Diese Importe von ganzen Packages sind m.E. keine besonders gute Idee der Sprachentwickler gewesen; dadurch kann es ja passieren, dass eigentlich funktionierender Code mit einer neuen Version einer Library nicht mehr funktioniert, nur weil eine neue Klassen eingeführt wurde, die man implizit mit importiert. Vielleicht wird ja aus purer Bosheit mit JDBC 7.0 die Klasse java.sql.List eingeführt ...

Außerdem machen solche Package-Importe die Analyse von Abhängigkeiten schwieriger - heute können das zwar die IDE normalerweise, aber trotzdem kann es manchmal hilfreich sein, die Verwender einer Klasse durch einfache lexikalische Untersuchung der Sourcen (z.B. mit grep) herausfinden zu können.



			
				boesi hat gesagt.:
			
		

> Murray hat gesagt.:
> 
> 
> 
> ...


OK, hatte ich nicht richtig verstanden; natürlich kann man sich den Import sparen, wenn man den voll qualifizierten Klassennamen verwendet.


----------



## SlaterB (4. Sep 2007)

Murray hat gesagt.:
			
		

> Diese Importe von ganzen Packages sind m.E. keine besonders gute Idee der Sprachentwickler gewesen; dadurch kann es ja passieren, dass eigentlich funktionierender Code mit einer neuen Version einer Library nicht mehr funktioniert, nur weil eine neue Klassen eingeführt wurde, die man implizit mit importiert. Vielleicht wird ja aus purer Bosheit mit JDBC 7.0 die Klasse java.sql.List eingeführt ...
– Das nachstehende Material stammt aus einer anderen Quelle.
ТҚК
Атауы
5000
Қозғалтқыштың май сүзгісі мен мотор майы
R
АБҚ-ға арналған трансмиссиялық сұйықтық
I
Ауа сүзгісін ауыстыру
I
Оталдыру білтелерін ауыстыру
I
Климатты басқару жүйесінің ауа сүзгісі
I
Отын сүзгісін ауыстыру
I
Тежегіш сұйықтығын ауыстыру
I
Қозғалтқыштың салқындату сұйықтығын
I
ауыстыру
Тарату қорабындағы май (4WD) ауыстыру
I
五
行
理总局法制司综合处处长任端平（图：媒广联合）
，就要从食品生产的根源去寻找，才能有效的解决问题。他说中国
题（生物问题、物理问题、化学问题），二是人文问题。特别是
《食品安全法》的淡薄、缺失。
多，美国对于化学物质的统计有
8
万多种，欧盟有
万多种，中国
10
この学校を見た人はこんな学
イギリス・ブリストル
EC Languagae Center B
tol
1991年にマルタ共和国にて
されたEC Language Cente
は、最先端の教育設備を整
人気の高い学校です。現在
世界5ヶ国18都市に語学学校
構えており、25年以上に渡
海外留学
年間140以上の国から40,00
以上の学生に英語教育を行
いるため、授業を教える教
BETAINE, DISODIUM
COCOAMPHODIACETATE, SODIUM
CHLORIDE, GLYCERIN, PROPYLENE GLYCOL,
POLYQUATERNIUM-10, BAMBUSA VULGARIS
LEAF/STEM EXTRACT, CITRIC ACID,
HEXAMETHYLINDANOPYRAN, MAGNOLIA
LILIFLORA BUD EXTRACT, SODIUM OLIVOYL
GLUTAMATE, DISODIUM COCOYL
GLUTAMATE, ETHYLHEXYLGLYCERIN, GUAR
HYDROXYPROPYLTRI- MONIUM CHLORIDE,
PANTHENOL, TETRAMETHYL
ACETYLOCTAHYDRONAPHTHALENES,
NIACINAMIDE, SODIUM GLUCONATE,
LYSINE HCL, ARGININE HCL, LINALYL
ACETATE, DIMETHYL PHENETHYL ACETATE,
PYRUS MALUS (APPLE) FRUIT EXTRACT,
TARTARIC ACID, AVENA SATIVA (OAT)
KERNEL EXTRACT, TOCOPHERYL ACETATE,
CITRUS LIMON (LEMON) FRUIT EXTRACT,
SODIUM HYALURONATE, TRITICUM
immerhin dürften dann eindeutige Fehlermeldungen kommen, die man leicht korrigieren kann,
wäre also kein großes Unheil, sondern nur aufgeschobene Arbeit, die man ansonsten zur Programmierzeit hätte,

was ist schlimmer?
bei jedem Programm in der Welt Arbeitsaufwand x
oder die hypothetische Möglichkeit, bei einer neuen Java-Version einen verschwindend geringen Anteil von alten Programmen mit Aufwand y anzupassen, 
wobei y durchaus höher als x liegt, aber nur unwesentlich höher?


----------



## byte (4. Sep 2007)

Praktisch siehts doch so aus, dass Import ganzer Packages nur dann interessant ist (weil es Arbeit erleichtert), wenn man mit nem proprietären Editor entwickelt und die Imports per Hand schreiben muss. Betrifft also wohl niemanden, der professionell mit Java entwickelt. Eine vernünftige IDE organisiert die Imports selbst und wird nie ein ganzes Package importieren, weil es die Performance senkt (die VM lädt Klassen, die gar nicht benötigt werden).


----------



## Wildcard (4. Sep 2007)

byto hat gesagt.:
			
		

> Eine vernünftige IDE organisiert die Imports selbst und wird nie ein ganzes Package importieren, weil es die Performance senkt (die VM lädt Klassen, die gar nicht benötigt werden).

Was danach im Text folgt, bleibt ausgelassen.